TEXT SHOWN >>
━━━━━━

As the race's three-time winner, Leipheimer has been a long-time spokesperson for the event. He has touted Santa Rosa as the grand departure city almost since the event's 2006 inception.

Tour of California organizers awarded the start to Santa Rosa for this year's Tour after the race's first venture to the Lake Tahoe region took the city off the route itinerary in 2011.

In the past year, Santa Rosa's marketing presence intensified.

Leipheimer subsequently became increasingly involved. He geared his season toward a hopeful fourth title after his runner-up last year to former teammate Chris Horner.

Leipheimer's mishap in Spain, of course, jeopardized his plans. But as he detailed in the pre-race press conference, he wouldn't have been comfortable watching the race from the sidelines.

As the Sunday's opening stage unfolded it wasn't in circumstances Leipheimer would have predicated.

"It's not what I envisioned when we found out two years ago that we'd be hosting the overall start of the Amgen Tour of California," he said.

"But considering the circumstances, I think I should be proud. Making that group on Coleman Valley (the day's late stage climb), ... that says something."

Beyond hometown sentiment, Leipheimer's return also served as a morale booster and the beginning of his more lofty season goals, most notably doing well at the Tour de France beginning in late June and in the Summer Olympics in early August. Leipheimer was the Olympic bronze medalist in the individual time trial in 2008.

━━━━━━

(Data records)
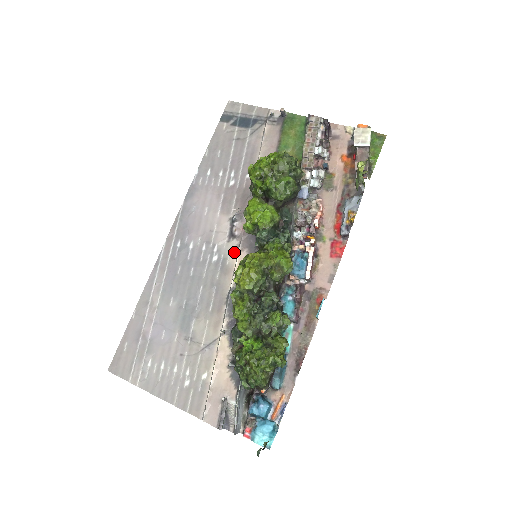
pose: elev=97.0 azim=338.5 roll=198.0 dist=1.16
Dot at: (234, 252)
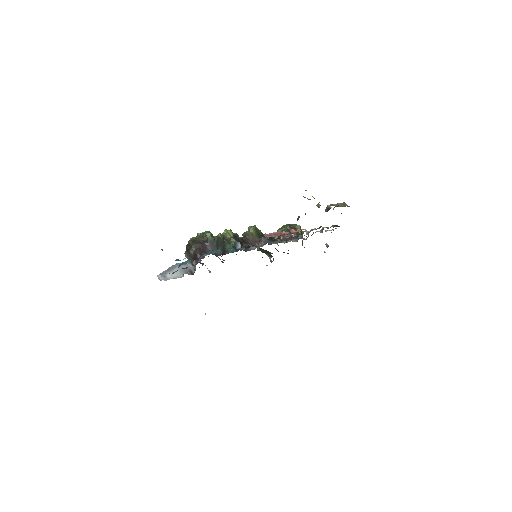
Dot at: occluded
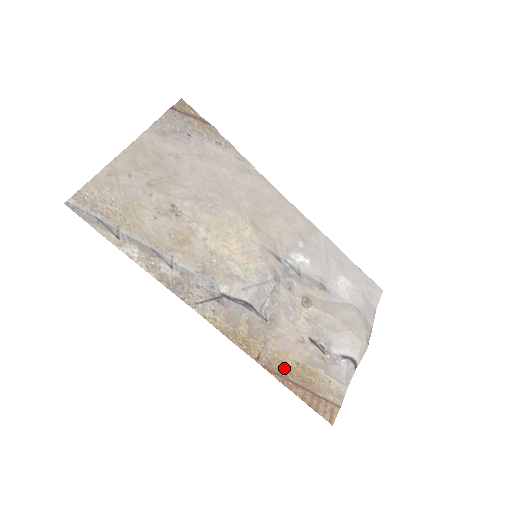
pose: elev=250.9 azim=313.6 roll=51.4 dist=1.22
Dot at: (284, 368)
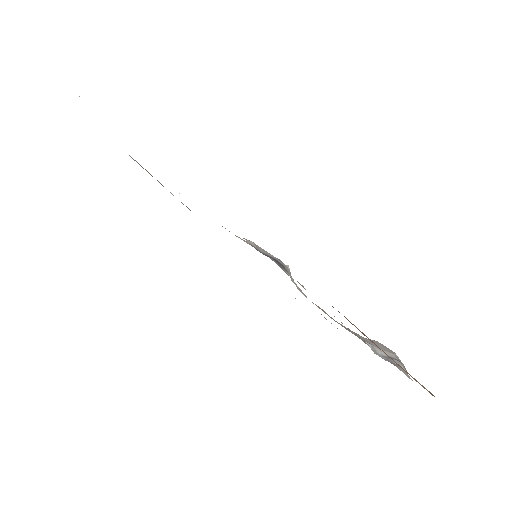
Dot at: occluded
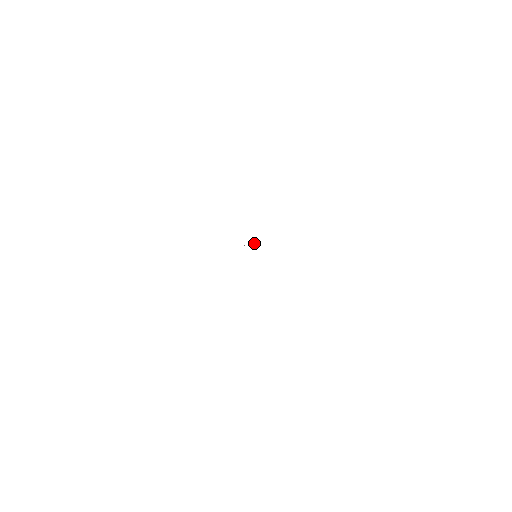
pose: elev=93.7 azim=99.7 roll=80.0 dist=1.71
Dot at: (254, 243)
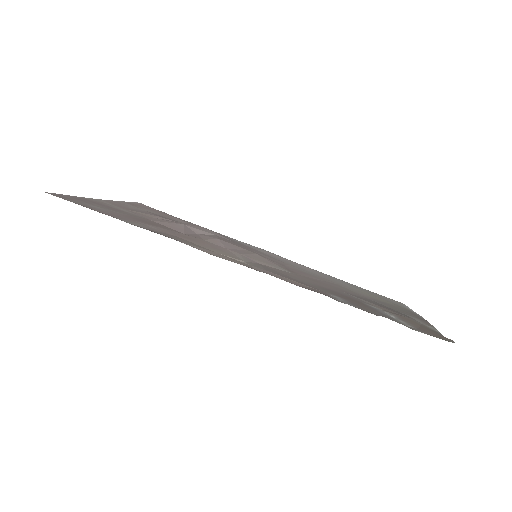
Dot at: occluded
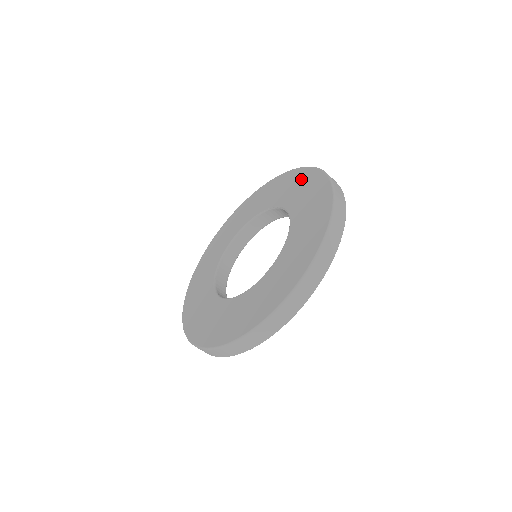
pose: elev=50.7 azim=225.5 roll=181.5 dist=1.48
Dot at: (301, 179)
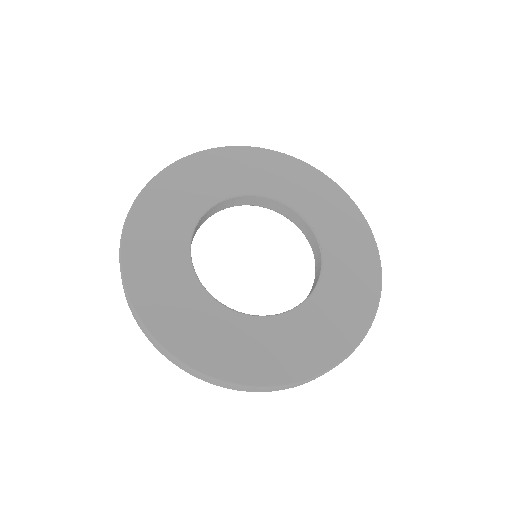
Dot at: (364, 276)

━━━━━━

INSTRUCTIONS FOR THE TASK >> Please continue the article on Leipheimer and the Santa Rosa start of the Tour of California from where it stops.

TASK ANSWER >>
"My last race was Volta Catalunya in March," said Leipheimer. "And when you're out of competition for a while, it's a little foreign to be back in the peloton and racing through corners and down the (roads) with 120 people. So as time passes, I'll get more comfortable.

"I think that participating in the Amgen Tour of California is of the utmost importance to be good in July in the Tour de France and beyond — hopefully the Olympics," he said.

"There's a lot of races left in my season, and I think that was part of my motivation, to try and recover as fast as possible and train as much as I could, as much as my leg would allow me to, in order to be fit enough to take the start here, and finish, and benefit from the race."

Leipheimer achieved that goal Sunday, and the race and his hometown benefited as well.